Start of Records shown
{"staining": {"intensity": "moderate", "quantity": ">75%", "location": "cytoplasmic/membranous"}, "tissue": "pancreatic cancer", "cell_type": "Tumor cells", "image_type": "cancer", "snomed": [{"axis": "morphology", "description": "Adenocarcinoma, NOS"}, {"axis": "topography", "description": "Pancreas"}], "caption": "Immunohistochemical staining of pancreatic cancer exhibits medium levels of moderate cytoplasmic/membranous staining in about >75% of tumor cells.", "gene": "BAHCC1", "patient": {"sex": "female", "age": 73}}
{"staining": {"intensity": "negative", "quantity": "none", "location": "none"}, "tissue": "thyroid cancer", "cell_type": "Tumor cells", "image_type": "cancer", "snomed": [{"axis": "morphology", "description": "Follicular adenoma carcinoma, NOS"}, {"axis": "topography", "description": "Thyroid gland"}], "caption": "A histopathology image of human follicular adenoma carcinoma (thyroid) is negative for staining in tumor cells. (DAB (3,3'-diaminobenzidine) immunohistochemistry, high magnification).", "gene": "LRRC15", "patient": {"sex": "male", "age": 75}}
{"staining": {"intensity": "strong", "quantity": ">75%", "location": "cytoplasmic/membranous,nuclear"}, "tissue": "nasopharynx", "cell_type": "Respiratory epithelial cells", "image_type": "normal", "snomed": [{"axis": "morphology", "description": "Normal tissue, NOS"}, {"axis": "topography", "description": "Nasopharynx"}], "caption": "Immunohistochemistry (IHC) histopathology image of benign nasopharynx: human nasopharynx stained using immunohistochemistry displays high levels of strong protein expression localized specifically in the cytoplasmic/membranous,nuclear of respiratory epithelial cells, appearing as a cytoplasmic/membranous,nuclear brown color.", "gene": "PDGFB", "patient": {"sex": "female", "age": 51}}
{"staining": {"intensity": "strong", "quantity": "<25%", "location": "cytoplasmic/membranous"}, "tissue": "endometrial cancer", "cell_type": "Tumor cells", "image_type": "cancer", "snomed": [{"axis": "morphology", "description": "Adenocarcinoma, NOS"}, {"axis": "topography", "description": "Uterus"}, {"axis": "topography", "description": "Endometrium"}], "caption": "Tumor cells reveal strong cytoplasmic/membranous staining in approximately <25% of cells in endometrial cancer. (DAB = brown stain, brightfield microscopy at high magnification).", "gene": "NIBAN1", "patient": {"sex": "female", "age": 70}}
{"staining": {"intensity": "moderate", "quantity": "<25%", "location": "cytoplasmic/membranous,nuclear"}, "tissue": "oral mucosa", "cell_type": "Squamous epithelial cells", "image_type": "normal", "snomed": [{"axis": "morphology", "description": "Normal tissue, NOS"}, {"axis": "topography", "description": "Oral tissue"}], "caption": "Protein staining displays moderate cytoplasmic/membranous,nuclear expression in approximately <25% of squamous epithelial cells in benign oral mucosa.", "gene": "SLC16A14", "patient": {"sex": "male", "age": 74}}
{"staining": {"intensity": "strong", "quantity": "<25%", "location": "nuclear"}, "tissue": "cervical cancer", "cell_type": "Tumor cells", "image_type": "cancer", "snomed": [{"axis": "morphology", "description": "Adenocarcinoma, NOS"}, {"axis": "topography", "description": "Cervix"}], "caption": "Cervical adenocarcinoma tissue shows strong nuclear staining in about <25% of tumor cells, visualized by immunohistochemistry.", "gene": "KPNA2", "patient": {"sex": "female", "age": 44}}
End of Records shown
**Your assignment:**
Search the entries above for the word "displays", and copy every line where it occurs.

**Exercise solution:**
{"staining": {"intensity": "strong", "quantity": ">75%", "location": "cytoplasmic/membranous,nuclear"}, "tissue": "nasopharynx", "cell_type": "Respiratory epithelial cells", "image_type": "normal", "snomed": [{"axis": "morphology", "description": "Normal tissue, NOS"}, {"axis": "topography", "description": "Nasopharynx"}], "caption": "Immunohistochemistry (IHC) histopathology image of benign nasopharynx: human nasopharynx stained using immunohistochemistry displays high levels of strong protein expression localized specifically in the cytoplasmic/membranous,nuclear of respiratory epithelial cells, appearing as a cytoplasmic/membranous,nuclear brown color.", "gene": "PDGFB", "patient": {"sex": "female", "age": 51}}
{"staining": {"intensity": "moderate", "quantity": "<25%", "location": "cytoplasmic/membranous,nuclear"}, "tissue": "oral mucosa", "cell_type": "Squamous epithelial cells", "image_type": "normal", "snomed": [{"axis": "morphology", "description": "Normal tissue, NOS"}, {"axis": "topography", "description": "Oral tissue"}], "caption": "Protein staining displays moderate cytoplasmic/membranous,nuclear expression in approximately <25% of squamous epithelial cells in benign oral mucosa.", "gene": "SLC16A14", "patient": {"sex": "male", "age": 74}}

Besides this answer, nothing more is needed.